Net5.5G Buka Peluang Baru Bagi Operator Bisnis B2B

Sedang Trending 2 minggu yang lalu 23
Post ADS 1

Techbiz.id – Di era Net5.5G, transformasi digital perusahaan bakal makin membawa lebih banyak kesempatan baru bagi operator upaya B2B.

Hal tersebut disampaikan Kevin Hu, President, Data Communication Product Line, pada Global Ultra-Broadband Forum 2022 (UBBF 2022). Kevin juga mengungkap kesempatan upaya utama dan langkah-langkah utama bagi operator untuk mencapai pertumbuhan baru dalam upaya B2B, menjelaskan persyaratan baru untuk jaringan transportasi Internet Protocols (IP) terkonvergensi di era 5.5G, dan menjelaskan karakter utama Net5.5G.

Net5.5G disampaikan Kevin Hu bakal membantu operator untuk mewujudkan peningkatan holistik dari jalur pribadi VPN MPLS (Virtual Private Networks Multiprotocol Label Switching) tradisional ke “Private Line + X”, serta menyediakan portofolio solusi nan luas kepada pelanggan, untuk meningkatkan pertumbuhan baru dalam pendapatan B2B.

Secara umum, untuk pengembangan layanan Mobile Broadband (MBB), Fixed Broadband (FBB) dan B2B, jaringan transportasi IP dasar operator bakal semakin sigap menuju Net 5.5G, dan seluruh industri juga perlu membikin persediaan teknis nan sesuai terlebih dahulu.

Salah satu fitur utama Net5.5G dari OMDIA adalah Green Ultra-broadband (GUB). Melalui keahlian 50GE ke base station, 100GE ke Broadband Network Gateway (BNG), dan 800GE ke backbone ultra-broadband, ini dapat mendukung persyaratan pengalaman 10Gpbs Everywhere dari pengguna (end user), serta menyediakan lebih dari 10 kali pertumbuhan bandwidth untuk aplikasi interaktif real-time.

Pada saat nan sama, jaringan pusat informasi semakin berkembang menjadi prasarana utama bagi operator untuk menyediakan layanan Teknologi Informasi Komunikasi (TIK).
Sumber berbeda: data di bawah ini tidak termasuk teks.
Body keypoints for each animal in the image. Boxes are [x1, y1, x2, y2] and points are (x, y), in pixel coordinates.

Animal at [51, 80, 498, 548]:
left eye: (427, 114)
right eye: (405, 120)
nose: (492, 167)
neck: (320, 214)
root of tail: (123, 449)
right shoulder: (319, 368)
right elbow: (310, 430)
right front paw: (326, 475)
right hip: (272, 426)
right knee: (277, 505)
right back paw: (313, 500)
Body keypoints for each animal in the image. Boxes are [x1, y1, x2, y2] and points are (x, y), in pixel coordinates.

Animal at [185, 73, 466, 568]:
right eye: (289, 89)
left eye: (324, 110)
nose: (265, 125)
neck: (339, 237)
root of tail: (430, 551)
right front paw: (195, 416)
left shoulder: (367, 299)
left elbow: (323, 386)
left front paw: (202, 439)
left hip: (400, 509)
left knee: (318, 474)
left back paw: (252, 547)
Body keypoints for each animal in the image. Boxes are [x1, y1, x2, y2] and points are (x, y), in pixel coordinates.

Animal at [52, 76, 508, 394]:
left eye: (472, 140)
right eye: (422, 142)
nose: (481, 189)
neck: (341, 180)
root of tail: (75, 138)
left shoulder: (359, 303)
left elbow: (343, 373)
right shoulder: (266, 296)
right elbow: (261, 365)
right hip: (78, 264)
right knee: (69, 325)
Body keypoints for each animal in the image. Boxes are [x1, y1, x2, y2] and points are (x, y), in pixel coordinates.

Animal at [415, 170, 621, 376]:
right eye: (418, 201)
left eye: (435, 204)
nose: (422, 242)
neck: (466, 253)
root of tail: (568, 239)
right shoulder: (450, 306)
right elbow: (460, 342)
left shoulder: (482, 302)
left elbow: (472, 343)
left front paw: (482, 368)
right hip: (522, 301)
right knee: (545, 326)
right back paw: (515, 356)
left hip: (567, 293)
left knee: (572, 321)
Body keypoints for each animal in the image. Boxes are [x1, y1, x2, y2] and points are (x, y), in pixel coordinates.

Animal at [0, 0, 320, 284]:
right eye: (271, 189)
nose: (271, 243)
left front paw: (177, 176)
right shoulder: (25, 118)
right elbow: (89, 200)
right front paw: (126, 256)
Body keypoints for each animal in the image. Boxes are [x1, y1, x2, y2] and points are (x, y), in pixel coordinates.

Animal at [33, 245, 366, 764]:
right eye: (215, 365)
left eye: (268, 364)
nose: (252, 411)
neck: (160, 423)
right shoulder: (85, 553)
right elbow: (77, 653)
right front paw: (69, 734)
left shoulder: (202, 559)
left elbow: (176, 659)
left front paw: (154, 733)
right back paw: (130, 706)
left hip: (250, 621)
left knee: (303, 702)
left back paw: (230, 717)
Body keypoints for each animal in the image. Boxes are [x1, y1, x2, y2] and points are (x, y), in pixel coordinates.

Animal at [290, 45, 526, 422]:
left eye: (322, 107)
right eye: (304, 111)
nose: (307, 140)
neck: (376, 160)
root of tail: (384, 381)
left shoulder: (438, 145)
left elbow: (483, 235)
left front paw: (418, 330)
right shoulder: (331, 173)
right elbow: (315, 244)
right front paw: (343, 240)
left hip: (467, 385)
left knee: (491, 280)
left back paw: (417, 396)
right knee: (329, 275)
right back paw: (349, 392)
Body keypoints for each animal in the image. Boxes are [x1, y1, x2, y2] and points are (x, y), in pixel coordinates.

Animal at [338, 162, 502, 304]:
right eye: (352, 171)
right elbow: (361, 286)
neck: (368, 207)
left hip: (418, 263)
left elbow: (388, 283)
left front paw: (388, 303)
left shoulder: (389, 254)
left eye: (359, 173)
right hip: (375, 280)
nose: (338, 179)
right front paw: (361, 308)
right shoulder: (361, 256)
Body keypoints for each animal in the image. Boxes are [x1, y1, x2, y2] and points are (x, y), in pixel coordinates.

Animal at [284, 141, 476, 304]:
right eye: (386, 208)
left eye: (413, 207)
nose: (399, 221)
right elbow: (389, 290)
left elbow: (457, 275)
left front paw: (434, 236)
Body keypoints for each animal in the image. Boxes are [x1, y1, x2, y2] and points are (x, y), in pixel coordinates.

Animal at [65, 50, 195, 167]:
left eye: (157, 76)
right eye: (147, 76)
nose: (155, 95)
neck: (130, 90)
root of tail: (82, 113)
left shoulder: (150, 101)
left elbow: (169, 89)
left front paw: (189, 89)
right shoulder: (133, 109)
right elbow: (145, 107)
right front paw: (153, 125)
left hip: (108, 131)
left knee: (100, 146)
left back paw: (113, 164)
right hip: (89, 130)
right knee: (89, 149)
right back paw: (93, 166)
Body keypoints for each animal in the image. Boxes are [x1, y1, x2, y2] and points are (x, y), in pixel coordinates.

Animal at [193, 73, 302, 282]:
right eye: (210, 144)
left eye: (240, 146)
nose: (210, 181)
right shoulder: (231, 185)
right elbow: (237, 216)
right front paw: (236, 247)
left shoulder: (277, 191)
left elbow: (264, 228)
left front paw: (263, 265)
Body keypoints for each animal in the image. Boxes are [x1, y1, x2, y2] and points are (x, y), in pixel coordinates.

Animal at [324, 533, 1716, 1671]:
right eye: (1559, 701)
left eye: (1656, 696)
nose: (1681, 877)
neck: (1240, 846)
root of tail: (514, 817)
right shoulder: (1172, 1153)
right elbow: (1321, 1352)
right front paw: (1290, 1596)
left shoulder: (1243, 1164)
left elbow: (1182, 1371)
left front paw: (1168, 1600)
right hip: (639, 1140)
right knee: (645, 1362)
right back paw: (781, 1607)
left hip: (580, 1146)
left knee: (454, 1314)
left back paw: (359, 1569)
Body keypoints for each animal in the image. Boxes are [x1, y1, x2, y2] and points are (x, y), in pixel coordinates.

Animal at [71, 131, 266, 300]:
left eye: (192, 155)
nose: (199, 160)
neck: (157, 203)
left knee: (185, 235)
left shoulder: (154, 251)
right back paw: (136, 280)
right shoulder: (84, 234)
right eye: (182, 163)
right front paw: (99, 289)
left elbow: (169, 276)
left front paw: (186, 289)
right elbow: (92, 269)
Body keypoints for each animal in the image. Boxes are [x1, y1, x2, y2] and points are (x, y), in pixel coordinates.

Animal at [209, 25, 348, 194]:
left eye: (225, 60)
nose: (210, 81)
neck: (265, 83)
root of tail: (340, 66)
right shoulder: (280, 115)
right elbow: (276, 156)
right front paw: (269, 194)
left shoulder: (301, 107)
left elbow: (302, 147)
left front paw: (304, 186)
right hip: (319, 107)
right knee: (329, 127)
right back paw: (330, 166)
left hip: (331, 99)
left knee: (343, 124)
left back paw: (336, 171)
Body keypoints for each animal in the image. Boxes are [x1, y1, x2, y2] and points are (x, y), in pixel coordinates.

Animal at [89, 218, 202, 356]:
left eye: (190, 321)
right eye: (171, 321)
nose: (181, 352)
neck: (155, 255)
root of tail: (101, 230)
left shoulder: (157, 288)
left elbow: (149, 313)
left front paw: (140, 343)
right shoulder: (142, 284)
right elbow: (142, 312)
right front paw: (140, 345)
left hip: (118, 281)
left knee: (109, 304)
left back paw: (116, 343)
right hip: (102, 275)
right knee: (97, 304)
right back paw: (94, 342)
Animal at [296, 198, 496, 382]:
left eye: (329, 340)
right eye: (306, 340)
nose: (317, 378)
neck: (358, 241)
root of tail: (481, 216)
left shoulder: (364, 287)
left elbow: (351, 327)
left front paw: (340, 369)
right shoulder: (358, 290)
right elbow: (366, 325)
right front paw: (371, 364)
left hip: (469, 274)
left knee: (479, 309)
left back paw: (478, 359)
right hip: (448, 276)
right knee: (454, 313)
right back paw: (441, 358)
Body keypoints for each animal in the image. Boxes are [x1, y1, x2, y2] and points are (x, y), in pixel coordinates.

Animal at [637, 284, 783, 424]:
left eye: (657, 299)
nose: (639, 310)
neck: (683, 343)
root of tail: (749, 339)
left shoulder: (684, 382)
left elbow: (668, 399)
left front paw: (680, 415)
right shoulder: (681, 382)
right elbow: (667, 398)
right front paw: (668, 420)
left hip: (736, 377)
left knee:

Ke depannya, tren ini bakal bergerak menuju pengembangan sebuah arsitektur nan terkonvergensi all-ethernet, nan mendukung satu skala server DC tingkat jutaan, interkoneksi 800GE, dan mempromosikan automasi siklus hidup penuh dengan jaringan penggerak otonom L4.

Fitur utama Net5.5G nan dikemukakan oleh OMDIA antara lain Multi-domain Network AI (MNA), High Resilience & Low latency (HRL), IPv6 Enhanced (IPE) seperti E2E SRv6, Heterogeneous Massive IoT (HMI), Ubiquitous Trusted Network (UTN). Ini adalah unsur utama untuk mendukung pertumbuhan upaya B2B 5.5G, F5.5G dan operator “Private line + X” nan baru.

Kevin Hu menekankan bahwa pengembangan Net5.5G memerlukan upaya berbareng dari industri. Huawei bakal bekerja sama dengan pelanggan dan mitra untuk mempromosikan konsensus industri dan standar terkait, membikin persediaan penemuan teknologi utama, mempercepat percontohan penemuan skenario bisnis, dan terus mengeksplorasi batas upaya baru. Bersama Huawei melangkah ke Net5.5G, mendorong pertumbuhan baru.